Peter Franklin, associate editor of the news and opinion website UnHerd, examines the reasons why several traditional Conservative seats in the English countryside surrounding London went to the Greens in the country’s recent general election. Writing for Conservative Home, he says: “The outflow of young, left-leaning professionals from London to more affordable locations beyond the capital brings a harvest of votes for Green candidates in Tory seats. The last decade or so has seen the greying of city populations (including London) while in some parts of the greater south-east the share of young adults has increased. In this regard, the eastern part of East Anglia stands out as a rejuvenating area. It was also an electoral disaster zone, featuring a string of Tory losses to Labour, Reform and (in Waveney Valley) the Greens.” Elsewhere, an editorial in the Sun defends a decision to hand Just Stop Oil protesters record prison sentences for a Zoom call where they planned to disrupt the M25, saying: “Spare us the millionaire luvvies’ facile whining about Just Stop Oil’s jail stretches.” In addition, the Daily Telegraph has a column titled: “Don’t blame climate change for killing British butterflies.” [There is lots of scientific evidence to suggest climate change is among the factors threatening British butterflies.]

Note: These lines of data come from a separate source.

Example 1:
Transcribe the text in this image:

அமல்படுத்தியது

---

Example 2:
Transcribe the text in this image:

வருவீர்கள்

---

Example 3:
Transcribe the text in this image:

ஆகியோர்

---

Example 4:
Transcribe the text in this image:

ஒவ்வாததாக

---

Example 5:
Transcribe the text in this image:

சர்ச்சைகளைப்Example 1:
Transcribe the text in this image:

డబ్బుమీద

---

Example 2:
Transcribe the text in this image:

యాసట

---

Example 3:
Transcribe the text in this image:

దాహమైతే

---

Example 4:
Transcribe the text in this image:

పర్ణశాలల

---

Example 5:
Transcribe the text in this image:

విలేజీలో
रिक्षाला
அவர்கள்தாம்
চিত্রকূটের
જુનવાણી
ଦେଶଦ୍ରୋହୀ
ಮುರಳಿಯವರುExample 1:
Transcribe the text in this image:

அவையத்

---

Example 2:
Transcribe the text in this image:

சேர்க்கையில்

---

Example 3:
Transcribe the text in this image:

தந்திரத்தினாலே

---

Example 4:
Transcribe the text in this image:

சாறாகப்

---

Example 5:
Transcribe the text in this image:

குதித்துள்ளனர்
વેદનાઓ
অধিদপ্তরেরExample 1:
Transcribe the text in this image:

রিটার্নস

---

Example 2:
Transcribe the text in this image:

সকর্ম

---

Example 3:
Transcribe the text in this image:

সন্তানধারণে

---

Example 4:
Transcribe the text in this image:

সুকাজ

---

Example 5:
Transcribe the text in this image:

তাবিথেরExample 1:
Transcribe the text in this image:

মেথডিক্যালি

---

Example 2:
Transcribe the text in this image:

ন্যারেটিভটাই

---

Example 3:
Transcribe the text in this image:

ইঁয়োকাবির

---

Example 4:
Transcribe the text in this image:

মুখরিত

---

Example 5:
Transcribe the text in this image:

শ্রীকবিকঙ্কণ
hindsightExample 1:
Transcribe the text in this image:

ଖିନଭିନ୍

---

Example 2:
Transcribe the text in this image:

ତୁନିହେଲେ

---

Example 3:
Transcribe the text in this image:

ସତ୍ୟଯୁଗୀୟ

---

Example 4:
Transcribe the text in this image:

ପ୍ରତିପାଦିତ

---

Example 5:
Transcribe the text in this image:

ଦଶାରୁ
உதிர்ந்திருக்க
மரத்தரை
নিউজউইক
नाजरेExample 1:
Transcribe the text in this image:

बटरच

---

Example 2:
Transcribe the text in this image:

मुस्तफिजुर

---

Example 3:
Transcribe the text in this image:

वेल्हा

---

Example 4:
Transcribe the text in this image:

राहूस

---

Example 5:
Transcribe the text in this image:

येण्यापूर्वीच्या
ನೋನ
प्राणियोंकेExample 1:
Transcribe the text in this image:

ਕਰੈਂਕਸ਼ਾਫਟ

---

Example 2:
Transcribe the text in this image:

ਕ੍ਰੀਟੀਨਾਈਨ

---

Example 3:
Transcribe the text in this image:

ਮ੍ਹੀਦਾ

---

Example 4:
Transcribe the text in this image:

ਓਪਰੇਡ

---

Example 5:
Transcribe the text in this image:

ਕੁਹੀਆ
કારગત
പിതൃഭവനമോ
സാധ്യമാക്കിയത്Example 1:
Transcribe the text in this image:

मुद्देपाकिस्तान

An editorial in the Los Angeles Times calls out misinformation being spread by former US president Donald Trump and oil and gas companies in the US, saying: “Oil companies are worried that federal incentives and the growing popularity of electric vehicles will eat into their profits and threaten their stranglehold over energy consumption. Former President Trump and other Republican politicians want to exploit consumer and autoworker anxieties about the transition to zero-emission vehicles to help them win in November. That’s why both the fossil fuel industry and the [Republican party] are spreading the same lie that the Biden administration is banning gas cars. This self-serving effort to deceive voters is shameful, even for those whose peddling of disinformation has become sadly expected.”
New climate research.
Periods of drought over 2003-20 in the contiguous US led to a “considerable decline” in hydroelectricity generation, a new study says, which amounted to approximately 300m MWh and an estimated loss of $28bn to the sector. The findings also highlight an “adverse environmental effect” of drought-induced reductions in hydropower as they are “often compensated by increased reliance on natural gas usage, which led to substantial emissions of CO2”, the authors say. Finding a “robust correlation” between hydrologic drought and hydroelectricity generation, the study identifies “Washington and California as the most vulnerable states, while Nevada exhibits the least vulnerability”.

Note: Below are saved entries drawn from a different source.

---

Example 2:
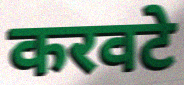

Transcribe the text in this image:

करवटे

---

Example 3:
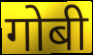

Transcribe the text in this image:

गोबी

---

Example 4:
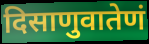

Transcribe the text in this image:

दिसाणुवातेणं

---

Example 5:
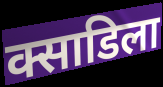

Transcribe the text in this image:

क्साडिला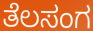
ತೆಲಸಂಗ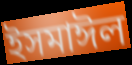
ইসমাঈলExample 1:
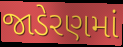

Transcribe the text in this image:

જાડેરણમાં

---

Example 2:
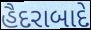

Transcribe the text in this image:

હૈદરાબાદે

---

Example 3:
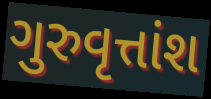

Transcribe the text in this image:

ગુરુવૃત્તાંશ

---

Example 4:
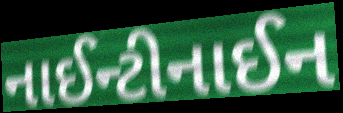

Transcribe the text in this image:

નાઈન્ટીનાઈન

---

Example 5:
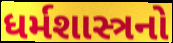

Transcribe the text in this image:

ધર્મશાસ્ત્રનો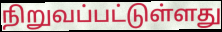
நிறுவப்பட்டுள்ளது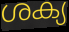
ശക്യ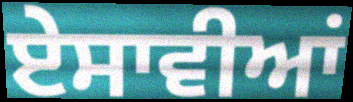
ਏਸਾਵੀਆਂ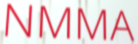
NMMA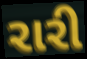
રારીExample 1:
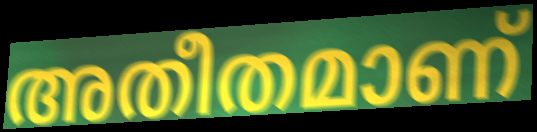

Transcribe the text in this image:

അതീതമാണ്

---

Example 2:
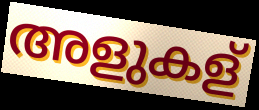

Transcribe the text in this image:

അളുകള്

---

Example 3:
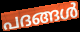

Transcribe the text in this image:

പദങ്ങൾ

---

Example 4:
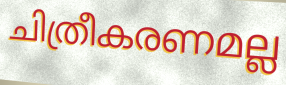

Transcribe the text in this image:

ചിത്രീകരണമല്ല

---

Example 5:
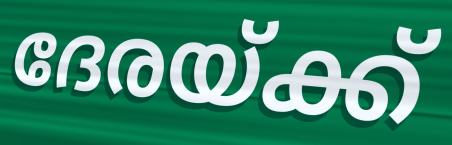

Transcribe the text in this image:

ദേരയ്ക്ക്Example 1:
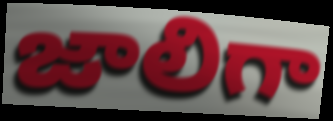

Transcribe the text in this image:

జాలిగా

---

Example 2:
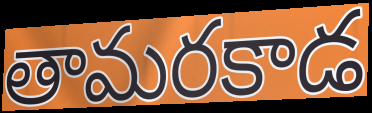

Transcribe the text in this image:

తామరకాడ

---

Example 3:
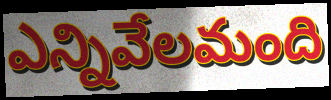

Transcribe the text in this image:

ఎన్నివేలమంది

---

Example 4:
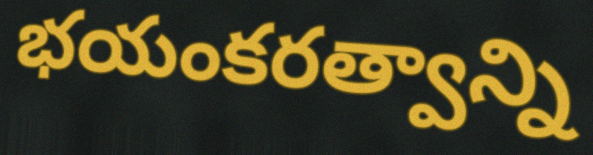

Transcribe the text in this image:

భయంకరత్వాన్ని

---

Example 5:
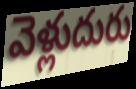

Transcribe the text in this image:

వెళ్లుదురు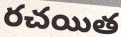
రచయిత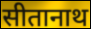
सीतानाथ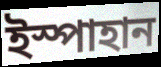
ইস্পাহানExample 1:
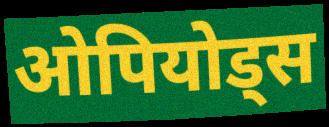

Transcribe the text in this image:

ओपियोड्स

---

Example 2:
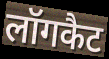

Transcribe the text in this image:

लॉगकैट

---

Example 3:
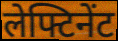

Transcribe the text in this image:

लेफ्टिनेंट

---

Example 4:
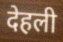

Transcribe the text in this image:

देहली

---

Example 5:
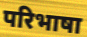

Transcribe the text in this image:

परिभाषा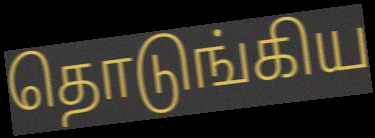
தொடுங்கிய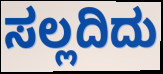
ಸಲ್ಲದಿದು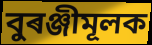
বুৰঞ্জীমূলকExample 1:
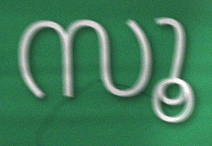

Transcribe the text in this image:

സൂ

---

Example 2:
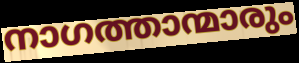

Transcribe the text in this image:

നാഗത്താന്മാരും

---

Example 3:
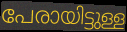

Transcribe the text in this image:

പേരായിട്ടുള്ള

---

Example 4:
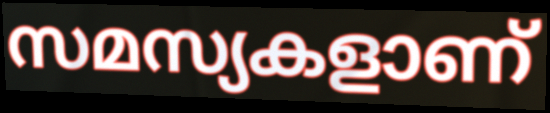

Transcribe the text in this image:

സമസ്യകളാണ്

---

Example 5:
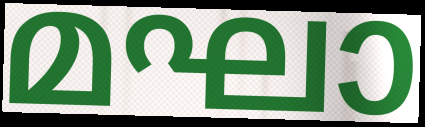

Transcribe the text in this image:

മഘാ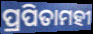
ପ୍ରପିତାମହୀ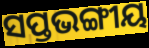
ସପ୍ତଭଙ୍ଗୀୟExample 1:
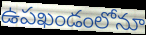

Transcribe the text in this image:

ఉపఖండంలోనూ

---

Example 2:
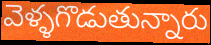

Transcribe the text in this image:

వెళ్ళగొడుతున్నారు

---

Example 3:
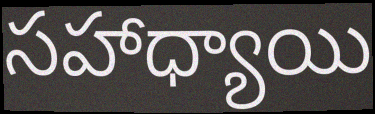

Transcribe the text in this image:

సహాధ్యాయి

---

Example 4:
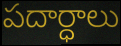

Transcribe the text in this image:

పదార్ధాలు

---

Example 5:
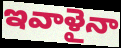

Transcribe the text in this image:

ఇవాళైనా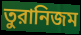
তুরানিজম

“Harnessing the power of numbers” could increase public trust and concern around climate change in social media posts, a new study suggests. Assessing more the 8m tweets by climate scientists and 17,000 posts on a climate subreddit, the researchers find that the presence of numbers “increased sharing up to 31.7% but, counter to hypothesis, decreased liking of messages 5.2%”. The authors suggest that “the decreased liking was due, not to reduced engagement, but to more negative feelings towards climate-related content described with numeric precision”. A further experiment with 212 participants finds that using numbers on the consequences of climate change “led to more sharing, wanting to find out more, and greater trust and perceptions of an expert messenger”.